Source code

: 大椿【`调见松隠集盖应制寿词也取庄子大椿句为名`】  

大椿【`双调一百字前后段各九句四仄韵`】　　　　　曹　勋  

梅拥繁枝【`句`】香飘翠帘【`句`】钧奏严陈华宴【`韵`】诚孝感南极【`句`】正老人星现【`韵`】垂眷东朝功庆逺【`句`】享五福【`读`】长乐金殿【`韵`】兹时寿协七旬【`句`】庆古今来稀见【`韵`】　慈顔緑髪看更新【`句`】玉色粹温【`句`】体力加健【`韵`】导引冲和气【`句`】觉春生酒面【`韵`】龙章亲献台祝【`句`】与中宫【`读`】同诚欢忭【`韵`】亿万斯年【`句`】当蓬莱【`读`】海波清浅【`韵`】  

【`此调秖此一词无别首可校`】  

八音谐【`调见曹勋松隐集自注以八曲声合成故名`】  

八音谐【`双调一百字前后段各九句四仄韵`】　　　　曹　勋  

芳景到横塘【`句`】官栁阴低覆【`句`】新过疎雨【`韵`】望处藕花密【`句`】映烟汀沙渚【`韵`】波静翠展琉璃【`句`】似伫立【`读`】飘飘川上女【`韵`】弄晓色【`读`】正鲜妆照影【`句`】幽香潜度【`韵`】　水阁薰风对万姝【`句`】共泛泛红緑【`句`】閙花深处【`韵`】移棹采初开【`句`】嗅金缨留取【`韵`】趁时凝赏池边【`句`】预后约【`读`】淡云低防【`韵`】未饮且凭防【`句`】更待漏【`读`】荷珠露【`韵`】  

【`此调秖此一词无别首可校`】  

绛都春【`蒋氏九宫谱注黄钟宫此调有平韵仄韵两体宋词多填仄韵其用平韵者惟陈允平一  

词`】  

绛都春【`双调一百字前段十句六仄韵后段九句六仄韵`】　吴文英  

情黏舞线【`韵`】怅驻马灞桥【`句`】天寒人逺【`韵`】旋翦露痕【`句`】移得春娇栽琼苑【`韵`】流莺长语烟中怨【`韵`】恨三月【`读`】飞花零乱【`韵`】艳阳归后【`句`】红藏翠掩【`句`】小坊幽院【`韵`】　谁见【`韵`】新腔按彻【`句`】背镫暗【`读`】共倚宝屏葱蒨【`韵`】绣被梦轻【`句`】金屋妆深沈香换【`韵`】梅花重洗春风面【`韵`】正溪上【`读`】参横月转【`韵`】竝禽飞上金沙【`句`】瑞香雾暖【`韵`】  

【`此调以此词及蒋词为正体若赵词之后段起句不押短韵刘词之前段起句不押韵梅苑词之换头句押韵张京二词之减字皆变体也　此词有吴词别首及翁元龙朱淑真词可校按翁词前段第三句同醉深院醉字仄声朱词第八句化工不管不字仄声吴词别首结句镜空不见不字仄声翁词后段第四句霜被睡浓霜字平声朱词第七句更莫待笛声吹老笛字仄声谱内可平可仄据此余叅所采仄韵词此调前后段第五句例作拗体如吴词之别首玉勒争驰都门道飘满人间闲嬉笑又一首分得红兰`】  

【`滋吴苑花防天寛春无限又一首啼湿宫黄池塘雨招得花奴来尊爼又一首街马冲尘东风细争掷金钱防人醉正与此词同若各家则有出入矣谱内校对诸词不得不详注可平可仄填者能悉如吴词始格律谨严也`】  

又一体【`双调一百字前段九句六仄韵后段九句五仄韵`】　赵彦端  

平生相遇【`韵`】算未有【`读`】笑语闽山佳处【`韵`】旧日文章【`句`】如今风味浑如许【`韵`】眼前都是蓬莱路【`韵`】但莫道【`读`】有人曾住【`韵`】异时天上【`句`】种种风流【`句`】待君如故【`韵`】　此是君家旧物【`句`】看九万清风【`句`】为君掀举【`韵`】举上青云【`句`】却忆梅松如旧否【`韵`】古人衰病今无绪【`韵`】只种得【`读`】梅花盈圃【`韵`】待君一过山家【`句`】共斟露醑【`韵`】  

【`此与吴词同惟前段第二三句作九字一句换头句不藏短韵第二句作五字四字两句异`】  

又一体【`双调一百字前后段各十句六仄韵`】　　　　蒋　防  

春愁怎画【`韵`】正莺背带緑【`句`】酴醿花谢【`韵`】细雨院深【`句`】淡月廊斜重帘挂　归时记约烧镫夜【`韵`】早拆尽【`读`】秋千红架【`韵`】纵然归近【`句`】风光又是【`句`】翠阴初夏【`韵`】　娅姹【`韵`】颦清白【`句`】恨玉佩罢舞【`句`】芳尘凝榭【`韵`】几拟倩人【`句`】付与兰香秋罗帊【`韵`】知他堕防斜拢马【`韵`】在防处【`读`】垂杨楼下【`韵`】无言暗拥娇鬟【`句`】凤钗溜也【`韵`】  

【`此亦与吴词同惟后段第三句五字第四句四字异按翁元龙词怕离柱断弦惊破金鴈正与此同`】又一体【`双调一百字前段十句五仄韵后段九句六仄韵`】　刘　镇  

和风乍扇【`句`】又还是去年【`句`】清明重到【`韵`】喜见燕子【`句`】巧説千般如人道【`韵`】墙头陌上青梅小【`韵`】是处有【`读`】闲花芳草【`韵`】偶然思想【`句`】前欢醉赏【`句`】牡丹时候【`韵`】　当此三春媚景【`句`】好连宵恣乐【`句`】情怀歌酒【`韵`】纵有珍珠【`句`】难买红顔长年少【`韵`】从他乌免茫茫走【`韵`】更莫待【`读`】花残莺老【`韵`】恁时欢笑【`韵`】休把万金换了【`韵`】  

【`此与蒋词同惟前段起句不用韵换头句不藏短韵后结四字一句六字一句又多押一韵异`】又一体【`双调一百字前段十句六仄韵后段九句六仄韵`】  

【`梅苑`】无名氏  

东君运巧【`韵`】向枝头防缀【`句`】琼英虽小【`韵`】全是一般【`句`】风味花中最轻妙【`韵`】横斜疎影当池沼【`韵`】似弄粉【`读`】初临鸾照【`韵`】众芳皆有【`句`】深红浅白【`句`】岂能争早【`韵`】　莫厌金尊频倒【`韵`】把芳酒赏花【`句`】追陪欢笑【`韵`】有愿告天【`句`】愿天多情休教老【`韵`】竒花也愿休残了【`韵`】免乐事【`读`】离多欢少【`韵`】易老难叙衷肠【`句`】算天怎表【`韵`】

--- --- ---

• O zadaniu
Które wiersze powyższego listingu zawierają ciąg „双调一百字前后段各九句四仄韵”, przy czym wielkość liter ma znaczenie? Przefiltruj listing i przepisz każdy taki wiersz w całości.

• Wynik zadania
大椿【`双调一百字前后段各九句四仄韵`】　　　　　曹　勋  
八音谐【`双调一百字前后段各九句四仄韵`】　　　　曹　勋  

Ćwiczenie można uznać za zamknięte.